Kishinchand Chellaram was an Indian businessman who operated a global trading network, K. Chellaram & Sons. The firm was founded in 1915, an offshoot of a sindwork trading family in India.

== Life and business ==
Chelleram was born in Madras to the family of Gianchand Chellaram, a Sindhi textile merchant. He and three brothers attended primary school in Hyderabad and were in training to join the family business. At the age of fifteen, Chellaram began working in the family business and was trained in many aspects of the business.
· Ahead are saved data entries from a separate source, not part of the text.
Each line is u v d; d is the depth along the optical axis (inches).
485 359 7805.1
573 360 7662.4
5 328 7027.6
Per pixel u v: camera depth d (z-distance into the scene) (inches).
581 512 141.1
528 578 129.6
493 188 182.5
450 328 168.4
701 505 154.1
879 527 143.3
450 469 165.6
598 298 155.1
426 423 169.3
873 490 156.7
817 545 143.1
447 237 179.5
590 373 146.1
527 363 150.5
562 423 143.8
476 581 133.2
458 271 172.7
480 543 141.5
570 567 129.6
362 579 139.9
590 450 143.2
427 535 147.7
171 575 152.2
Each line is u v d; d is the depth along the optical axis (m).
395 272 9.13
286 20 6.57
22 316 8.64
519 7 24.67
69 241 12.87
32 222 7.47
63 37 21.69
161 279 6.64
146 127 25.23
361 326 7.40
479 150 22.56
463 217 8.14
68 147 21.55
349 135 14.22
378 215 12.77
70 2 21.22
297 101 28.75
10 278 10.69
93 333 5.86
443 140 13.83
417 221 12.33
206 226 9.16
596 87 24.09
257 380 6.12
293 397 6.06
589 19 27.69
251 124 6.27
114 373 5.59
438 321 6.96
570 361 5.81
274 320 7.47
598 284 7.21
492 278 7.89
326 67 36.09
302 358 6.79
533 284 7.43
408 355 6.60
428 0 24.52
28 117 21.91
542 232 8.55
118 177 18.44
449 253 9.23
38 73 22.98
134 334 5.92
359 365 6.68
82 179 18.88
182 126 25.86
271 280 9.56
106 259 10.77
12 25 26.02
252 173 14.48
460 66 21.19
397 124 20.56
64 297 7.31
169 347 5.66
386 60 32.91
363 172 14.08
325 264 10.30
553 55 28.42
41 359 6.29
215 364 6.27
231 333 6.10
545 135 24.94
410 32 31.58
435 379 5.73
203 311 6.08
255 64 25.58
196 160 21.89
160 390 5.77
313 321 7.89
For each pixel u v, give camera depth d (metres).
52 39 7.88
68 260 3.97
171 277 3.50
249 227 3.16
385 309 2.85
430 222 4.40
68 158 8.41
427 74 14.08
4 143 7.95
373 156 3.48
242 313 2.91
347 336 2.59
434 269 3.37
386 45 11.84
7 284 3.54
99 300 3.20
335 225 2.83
In 1915, he branched out on his own with the establishment of K. Chellaram and Sons in Madras, the firm merchandised silk textiles and a few other wares. A few years later a branch was opened in Yokohama. An expansion westward led to the establishment of an office in Lagos in 1923. The Lagos firm traded in textiles from India and Japan in the 1920 and 1930s competing with European firms. Prior to World War II, the firm established a local office in Sierra Leone.

The Chellarams were Hindu from Sindh province in pre-partition India, when the union was split into India and Pakistan, Chellaram sold most of its assets in Sindh and increased his interest in Nigeria.

Chellaram formally registered the business in Nigeria in 1947 and in the 1950s, he established a chain of department stores.

Chellaram owned a house in the high brow area of Ikoyi in colonial Lagos and later retired to a Pedhi in Hyderabad. Before his death, he established an educational trust in India that contributed to the development of Kishinchand Chellaram College.